Lettera a firma di nove associazioni animaliste e ambientaliste

Le festività natalizie e quelle di fine anno sono ormai alle porte. E tra panettoni, tavole imbandite, calici di vino e scambi di doni c'è anche chi pensa agli animali. 

E il "Tavolo Animali & Ambiente" di Torino, composto dalle associazioni animaliste e ambientaliste Enpa, Lac, Lav, Legambiente L’Aquilone, Lida, Lipu, Oipa, Pro Natura e Sos Gaia, ha deciso di scrivere al sindaco di Torino, Stefano Lo Russo, e agli assessori Francesco Tresso (Tutela Animali), Gianna Pentenero (Polizia municipale e politiche per la sicurezza) e Paolo Chiavarino (Commercio e mercati).

"Vorremmo che l'Amministrazione comunale intraprenda, al più presto, una idonea campagna informativa dei cittadini sull'esistenza di tale divieto, attraverso tutti i canali ritenuti utili di sensibilizzazione, specialmente dei più giovani, sui rischi che si corrono utilizzando i vari botti e, allo stesso tempo, attui anche un costante e capillare controllo, mediante la Polizia Municipale, sul commercio degli artifici pirotecnici, specialmente nelle aree mercatali, per impedire la vendita di quelli illegali - spiega Luciano Bauco, rappresentante Lida - Siamo estremamente preoccupati per l'ormai insensata tradizione che, subito dopo la festa dell'Immacolata, fa risuonare in città le esplosioni di botti, petardi e fuochi pirotecnici vari, nonostante il "Regolamento per la tutela ed il benessere degli animali in città" ne sancisca ormai da anni il divieto assoluto di utilizzo su tutto il territorio comunale. Una tradizione stupida, pericolosa e priva di qualsiasi valida giustificazione e fortemente nociva non solo per tutti gli animali, ma anche per moltissimi cittadini, principalmente per quelli più fragili e sensibili ai rumori, quali gli anziani, i bambini piccoli e gli ammalati".

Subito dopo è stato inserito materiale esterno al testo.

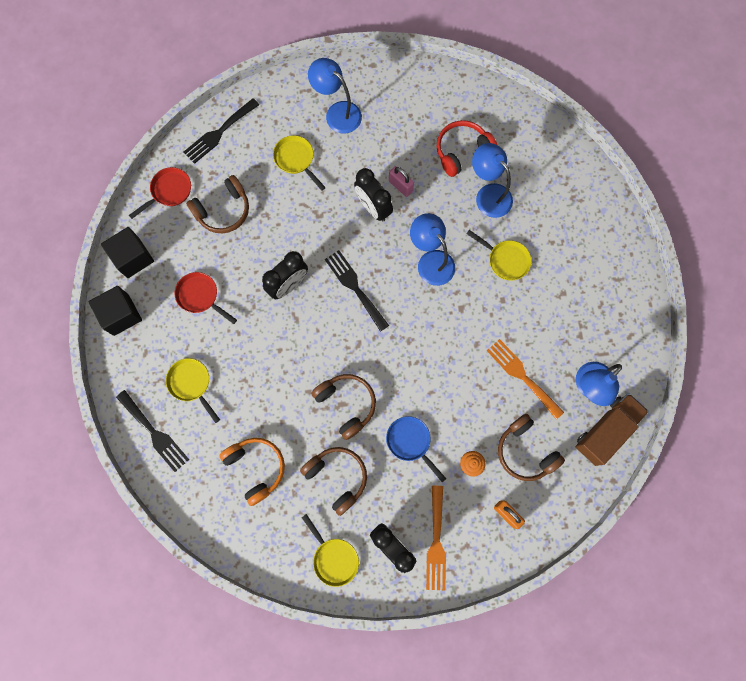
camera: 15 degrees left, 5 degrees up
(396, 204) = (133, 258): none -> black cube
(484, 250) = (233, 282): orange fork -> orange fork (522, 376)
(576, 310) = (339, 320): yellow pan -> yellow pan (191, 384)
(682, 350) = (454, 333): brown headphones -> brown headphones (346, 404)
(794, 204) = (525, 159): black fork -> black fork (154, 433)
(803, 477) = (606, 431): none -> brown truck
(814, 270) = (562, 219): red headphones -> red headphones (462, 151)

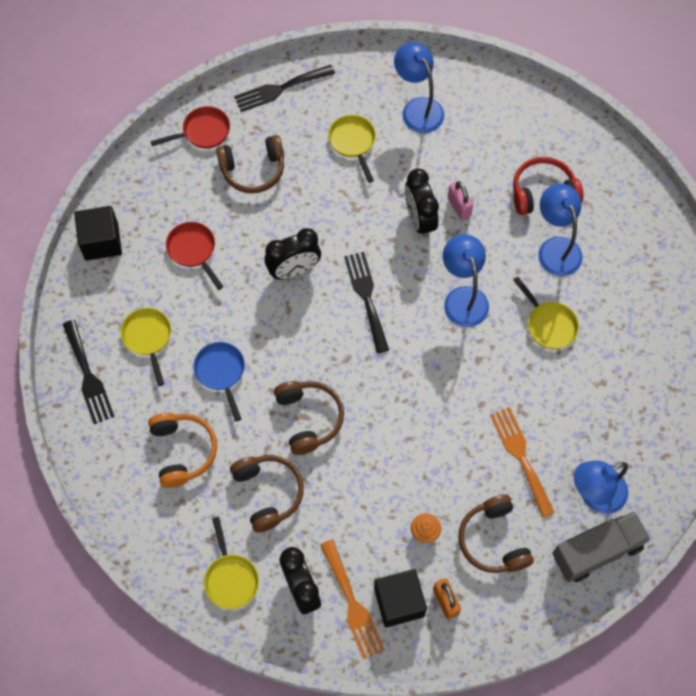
camera: 20 degrees right, 10 degrees down
(133, 258) = (137, 187): black cube -> black cube (399, 602)
(410, 442) = (365, 484): blue pan -> blue pan (221, 373)
(436, 543) = (352, 604): orange fork -> orange fork turned 45 degrees counterclockwise
(606, 431) = (597, 551): brown truck -> grey truck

Bauco, inoltre, spiega come gli animali, inoltre, abbiano "l’udito molto più sviluppato di quello umano e i forti rumori li gettano nel panico, inducendoli a reazioni istintive e incontrollate, come buttarsi nel vuoto, divincolarsi spaventati, scavalcare recinzioni e fuggire in strada, mettendo seriamente a repentaglio la loro incolumità e quella degli altri. Anche per gli animali selvatici la mezzanotte del 31 dicembre è un momento d’inferno: il rischio maggiore riguarda gli uccelli che vivono nei pressi delle aree urbanizzate. Le improvvise detonazioni, infatti, determinano istintive reazioni di fuga negli uccelli che riposano sui posatoi notturni, spesso in colonie molto numerose, che, unite alla mancanza di visibilità, causano la morte di molti di essi, soprattutto per eventi traumatici, derivanti dallo scontro in volo con strutture urbane".